Thermal shock and degradation of metallization systems on silicon

The purpose of this study is to investigate the mechanisms of degradation of aluminum metallization under conditions of thermal shock caused by rectangular current pulses (amplitude j < 8 × 10¹⁰ A/m², duration t < 800 μs).

The results were obtained using oscillography and optical microscopy and through the construction of an empirical model of the thermal degradation of metallization systems.

Initially, for the authors’ studies, they deduced an equation that associated the depth of melting with the parameters of a current pulse.

The authors were able to observe effects only in systems with appropriate adhesion of the thin metal films. For the systems with bad adhesion, the main mechanisms of degradation were associated with the melting of the metal, the formation of melted drops (up to 20 mcm in size) and the movement of these drops along the electrical field due to the electrocapillary effect.

The mechanisms the authors studied could only occur in high-power semiconductor devices.

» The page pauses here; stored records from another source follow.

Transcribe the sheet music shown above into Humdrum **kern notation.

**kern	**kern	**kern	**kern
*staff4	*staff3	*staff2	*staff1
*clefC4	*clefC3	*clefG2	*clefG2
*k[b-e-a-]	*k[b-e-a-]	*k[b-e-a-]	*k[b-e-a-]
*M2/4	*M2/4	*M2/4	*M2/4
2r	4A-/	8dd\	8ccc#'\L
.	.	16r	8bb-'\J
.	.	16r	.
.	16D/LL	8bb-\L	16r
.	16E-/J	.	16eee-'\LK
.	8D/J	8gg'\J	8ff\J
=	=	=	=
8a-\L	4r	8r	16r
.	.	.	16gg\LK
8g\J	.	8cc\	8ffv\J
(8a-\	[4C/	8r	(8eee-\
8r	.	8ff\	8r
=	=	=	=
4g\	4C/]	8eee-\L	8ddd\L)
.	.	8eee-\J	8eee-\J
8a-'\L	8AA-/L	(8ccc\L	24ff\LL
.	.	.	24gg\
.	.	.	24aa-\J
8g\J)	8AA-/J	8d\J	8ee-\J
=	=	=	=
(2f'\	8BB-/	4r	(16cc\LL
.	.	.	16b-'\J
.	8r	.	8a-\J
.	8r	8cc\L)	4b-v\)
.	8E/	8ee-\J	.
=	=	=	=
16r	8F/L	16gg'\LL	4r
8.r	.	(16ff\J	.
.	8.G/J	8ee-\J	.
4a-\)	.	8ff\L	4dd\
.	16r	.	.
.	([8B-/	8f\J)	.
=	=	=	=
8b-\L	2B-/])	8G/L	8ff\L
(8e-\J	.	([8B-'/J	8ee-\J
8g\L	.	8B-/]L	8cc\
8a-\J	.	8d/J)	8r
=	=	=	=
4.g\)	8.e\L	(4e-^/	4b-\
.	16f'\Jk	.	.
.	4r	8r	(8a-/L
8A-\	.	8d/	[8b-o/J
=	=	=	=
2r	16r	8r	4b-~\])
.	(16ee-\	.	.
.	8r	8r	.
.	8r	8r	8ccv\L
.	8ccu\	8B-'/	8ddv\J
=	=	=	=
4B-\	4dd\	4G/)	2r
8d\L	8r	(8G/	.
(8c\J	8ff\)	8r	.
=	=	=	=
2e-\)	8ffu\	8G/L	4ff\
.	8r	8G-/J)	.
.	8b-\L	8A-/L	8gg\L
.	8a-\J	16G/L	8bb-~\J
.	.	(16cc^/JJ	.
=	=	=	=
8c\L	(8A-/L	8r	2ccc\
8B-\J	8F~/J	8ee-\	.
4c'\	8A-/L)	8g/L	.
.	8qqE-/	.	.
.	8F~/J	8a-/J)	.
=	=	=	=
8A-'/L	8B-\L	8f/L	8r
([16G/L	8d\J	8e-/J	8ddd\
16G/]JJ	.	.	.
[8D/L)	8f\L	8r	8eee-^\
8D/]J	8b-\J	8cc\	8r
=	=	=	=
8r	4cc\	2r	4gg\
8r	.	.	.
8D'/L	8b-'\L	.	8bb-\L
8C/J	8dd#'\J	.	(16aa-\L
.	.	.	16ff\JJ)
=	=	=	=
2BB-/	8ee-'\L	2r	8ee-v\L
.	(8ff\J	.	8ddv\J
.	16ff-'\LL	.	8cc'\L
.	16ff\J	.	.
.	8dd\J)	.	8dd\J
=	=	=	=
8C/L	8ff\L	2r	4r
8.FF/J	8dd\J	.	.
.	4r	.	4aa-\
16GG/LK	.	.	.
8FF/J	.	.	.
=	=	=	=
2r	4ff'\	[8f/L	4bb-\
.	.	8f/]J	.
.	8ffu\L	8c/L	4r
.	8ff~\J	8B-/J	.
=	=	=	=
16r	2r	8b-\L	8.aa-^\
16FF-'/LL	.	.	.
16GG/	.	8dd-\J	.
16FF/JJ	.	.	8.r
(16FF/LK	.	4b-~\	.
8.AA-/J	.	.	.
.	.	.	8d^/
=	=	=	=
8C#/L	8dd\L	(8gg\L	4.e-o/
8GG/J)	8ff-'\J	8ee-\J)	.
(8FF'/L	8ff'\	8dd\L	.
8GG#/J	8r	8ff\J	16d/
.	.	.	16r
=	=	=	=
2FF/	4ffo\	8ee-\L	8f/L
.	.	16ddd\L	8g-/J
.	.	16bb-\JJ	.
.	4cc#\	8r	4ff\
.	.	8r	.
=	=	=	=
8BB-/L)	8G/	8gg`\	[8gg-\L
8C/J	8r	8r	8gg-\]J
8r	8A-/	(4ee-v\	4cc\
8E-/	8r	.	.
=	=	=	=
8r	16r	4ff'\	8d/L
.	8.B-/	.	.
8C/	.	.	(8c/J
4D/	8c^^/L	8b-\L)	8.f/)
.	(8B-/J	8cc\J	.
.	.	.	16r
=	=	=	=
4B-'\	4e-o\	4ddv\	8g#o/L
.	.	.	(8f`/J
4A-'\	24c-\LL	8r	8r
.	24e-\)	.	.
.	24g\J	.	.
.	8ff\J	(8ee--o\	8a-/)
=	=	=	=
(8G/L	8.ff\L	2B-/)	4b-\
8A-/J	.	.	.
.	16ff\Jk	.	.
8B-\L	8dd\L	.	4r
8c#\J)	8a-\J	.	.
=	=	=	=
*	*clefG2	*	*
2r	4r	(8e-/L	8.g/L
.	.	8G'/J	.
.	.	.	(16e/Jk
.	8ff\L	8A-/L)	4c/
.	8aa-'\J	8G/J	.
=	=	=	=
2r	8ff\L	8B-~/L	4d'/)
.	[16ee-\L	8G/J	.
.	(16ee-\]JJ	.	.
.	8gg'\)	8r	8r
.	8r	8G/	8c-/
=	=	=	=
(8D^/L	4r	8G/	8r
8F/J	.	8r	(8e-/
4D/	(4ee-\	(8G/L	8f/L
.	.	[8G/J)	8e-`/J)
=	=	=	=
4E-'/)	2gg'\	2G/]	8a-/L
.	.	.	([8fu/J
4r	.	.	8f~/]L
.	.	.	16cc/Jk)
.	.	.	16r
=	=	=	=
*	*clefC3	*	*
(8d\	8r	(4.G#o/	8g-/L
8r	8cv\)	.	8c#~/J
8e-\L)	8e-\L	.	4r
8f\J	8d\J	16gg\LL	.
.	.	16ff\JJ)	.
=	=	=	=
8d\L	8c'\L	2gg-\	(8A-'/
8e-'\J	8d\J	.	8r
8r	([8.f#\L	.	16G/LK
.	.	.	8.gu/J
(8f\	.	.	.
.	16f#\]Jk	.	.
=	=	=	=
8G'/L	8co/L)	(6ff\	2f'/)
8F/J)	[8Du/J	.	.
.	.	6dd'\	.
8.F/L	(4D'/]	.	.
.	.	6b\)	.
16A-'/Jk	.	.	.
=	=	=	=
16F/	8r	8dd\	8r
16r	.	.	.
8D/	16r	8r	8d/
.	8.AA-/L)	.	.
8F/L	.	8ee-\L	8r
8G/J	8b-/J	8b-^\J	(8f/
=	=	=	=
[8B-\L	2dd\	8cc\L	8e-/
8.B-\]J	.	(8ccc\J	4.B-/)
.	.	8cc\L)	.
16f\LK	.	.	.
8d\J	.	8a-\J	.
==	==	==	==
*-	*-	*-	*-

The principal mechanism of melting of a metallization track is linked to the heat dissipation at the interface of solid and liquid phases under conditions of thermal shock. The authors estimated the mechanical stresses in subsurface layers of silicon in the proximity of a non-stationary thermal source. The authors’ results show that the mechanical stresses that are strong enough to form dislocations emerge with current flow with power measuring approximately 0.7 Pkr.